Danıştay 4. Daire 2016/14988 Esas 2020/5372 Karar Sayılı İlamı

T.C.
D A N I Ş T A Y
DÖRDÜNCÜ DAİRE
Esas No : 2016/14988
Karar No : 2020/5372

TEMYİZ EDEN TARAFLAR : 1- ... İnşaat Emlak Gıda Otomotiv Turizm Limited Şirketi
2- … Vergi Dairesi Başkanlığı
(… Vergi Dairesi Müdürlüğü)
VEKİLİ : Av. …

İSTEMİN KONUSU : … Vergi Mahkemesinin … tarih ve E:…, K:… sayılı kararının temyizen incelenerek aleyhlerine olan hüküm fıkralarının taraflarca bozulması istenilmektedir.

YARGILAMA SÜRECİ :
Dava konusu istem: Davacı şirket adına, gayrimenkul satışından elde edilen gelirinin bir kısmını kayıt ve beyan dışı bıraktığından bahsile takdir komisyonu kararına istinaden re'sen tarh edilen 2010 yılına ilişkin kurumlar vergisi ve tekerrür hükümleri uygulanarak kesilen vergi ziyaı cezası ile 2010/10-12 dönemi için geçici vergi ve tekerrür hükümleri uygulanarak kesilen vergi ziyaı cezasının kaldırılması istenilmiştir.
İlk Derece Mahkemesi kararının özeti: Vergi Mahkemesince verilen kararda; takdir komisyonunca bağımsız bölümün satışıyla ilgili davacı şirket temsilcisi sıfatıyla hareket eden satışı gerçekleştiren nezdinde düzenlenen tutanakla tespit edilen tutar esas alınarak matrah takdir edildiğinin görüldüğü, taşınmazın davacı şirketi temsilen hareket eden tarafından beyan edilen tutar esas alınarak belirlenen matrah farkı üzerinden hesaplanan ve re'sen tarh olunan tek kat vergi ziyaı cezalı kurumlar vergisi ile geçici vergi için kesilen tek kat vergi ziyaı cezasında hukuka aykırılık bulunmadığı, geçici vergi aslı yönünden mahsup dönemi geçtiğinden ve tekerrür uygulaması yönünden 2007 dönemi için kesilen vergi ziyaı cezası 14/04/2010 tarihinde tebliğ edildiği dikkate alındığında dava konusu 2010 dönemi için kesilen vergi ziyaı cezasında esas alınmasının 213 sayılı Kanunun 339. maddesi uyarınca hukuka uygun olmadığı sonucuna varılmıştır. Belirtilen gerekçelerle davanın kısmen kabul, kısmen reddine karar verilmiştir.

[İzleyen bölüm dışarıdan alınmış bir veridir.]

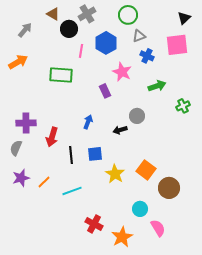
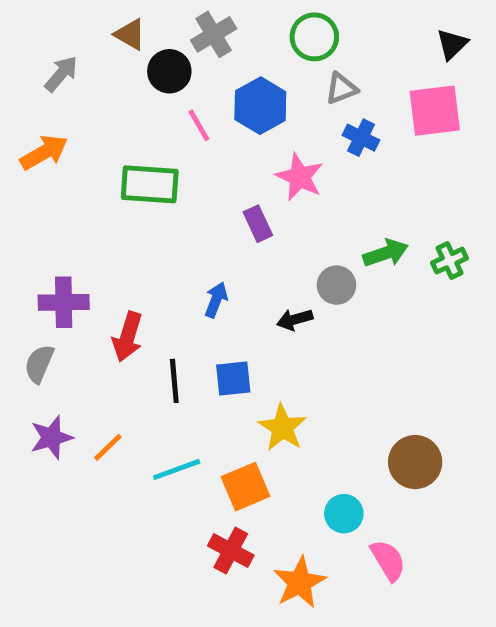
pink line: (81, 51) -> (199, 125), turned -40
green arrow: (157, 86) -> (386, 253), moved
orange square: (146, 170) -> (246, 487), moved, turned 30

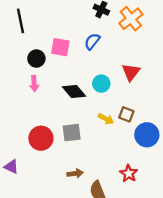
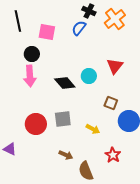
blue semicircle: (92, 41) -> (79, 28), moved
pink square: (60, 47) -> (47, 32), moved
pink arrow: (34, 84) -> (30, 76), size x1.5
yellow arrow: (106, 119) -> (93, 129), moved
brown arrow: (75, 173) -> (66, 155), turned 32

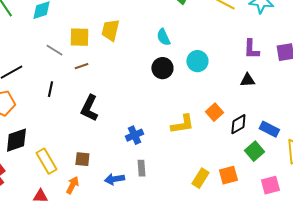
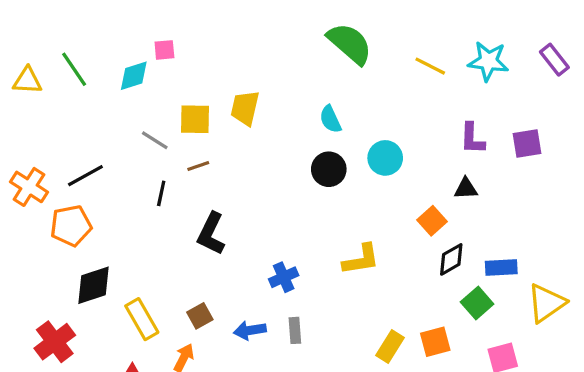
black line: (50, 89) -> (161, 193), moved
orange square: (214, 112) -> (432, 221), moved
blue rectangle: (269, 129) -> (501, 268), turned -30
brown square: (82, 159) -> (200, 316), turned -35
blue arrow: (114, 179) -> (250, 330), moved

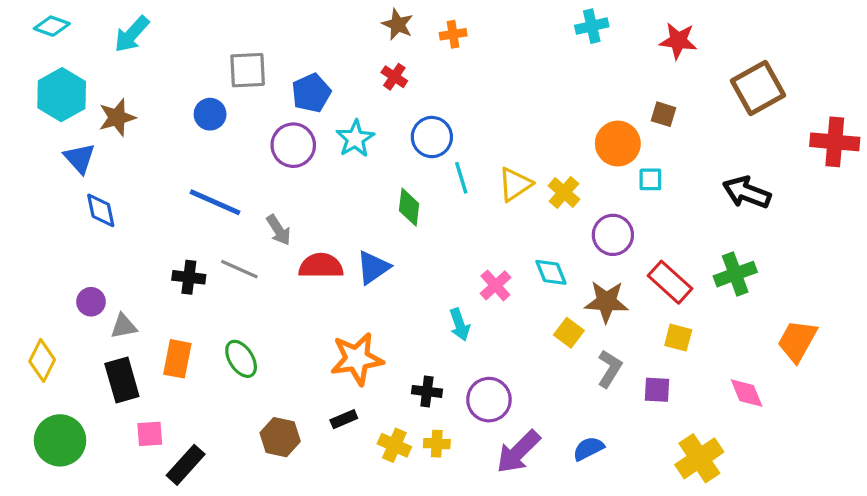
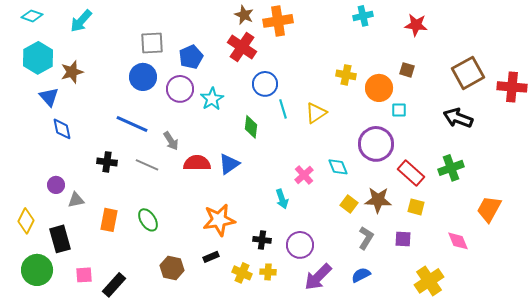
orange cross: (453, 34) -> (278, 21), size x1.8
red cross: (394, 77) -> (242, 47), size x1.8
brown square: (758, 88) -> (468, 73), moved
blue circle: (210, 114) -> (143, 77), moved, size x1.4
cyan star: (355, 139) -> (212, 99), moved
yellow cross: (564, 192) -> (346, 75), moved, turned -30
purple circle: (613, 235) -> (376, 144), size x1.4
black cross: (189, 277) -> (107, 162), moved
brown star: (606, 302) -> (378, 200), moved
gray L-shape: (610, 369) -> (366, 238), moved
black rectangle: (122, 380) -> (60, 239), moved
pink square: (150, 434) -> (84, 275), moved

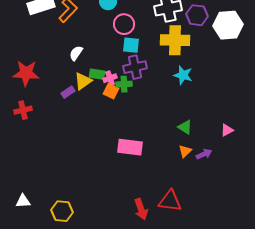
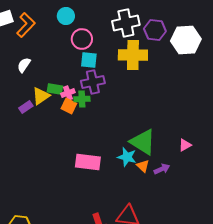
white semicircle: (76, 53) -> (24, 65), moved
cyan star: (183, 75) -> (127, 157), moved
green triangle: (185, 127) -> (143, 142), size x1.8
orange triangle: (185, 151) -> (143, 166), turned -32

TEMYİZ EDEN DAVACININ İDDİALARI : Davacı tarafından, takdir komisyonunca belirlenen fark matrahın gerçeği yansıtmadığı, gayrimenkulü şirket adına satan kişinin beyanına itibar edilemeyeceği, kendi beyanının dikkate alınması belirtilerek Vergi Mahkemesi kararının redde ilişkin kısmının bozulması gerektiği ileri sürülmektedir.

TEMYİZ EDEN DAVALININ İDDİALARI : Davalı idare tarafından, geçici vergi aslında ve tekerrür hükümlerinin uygulanmasında hukuka aykırılık bulunmadığı, mahkeme kararının kabule ilişkin kısmının bozulması gerektiği ileri sürülmektedir.

DAVACININ SAVUNMASI : Cevap verilmemiştir.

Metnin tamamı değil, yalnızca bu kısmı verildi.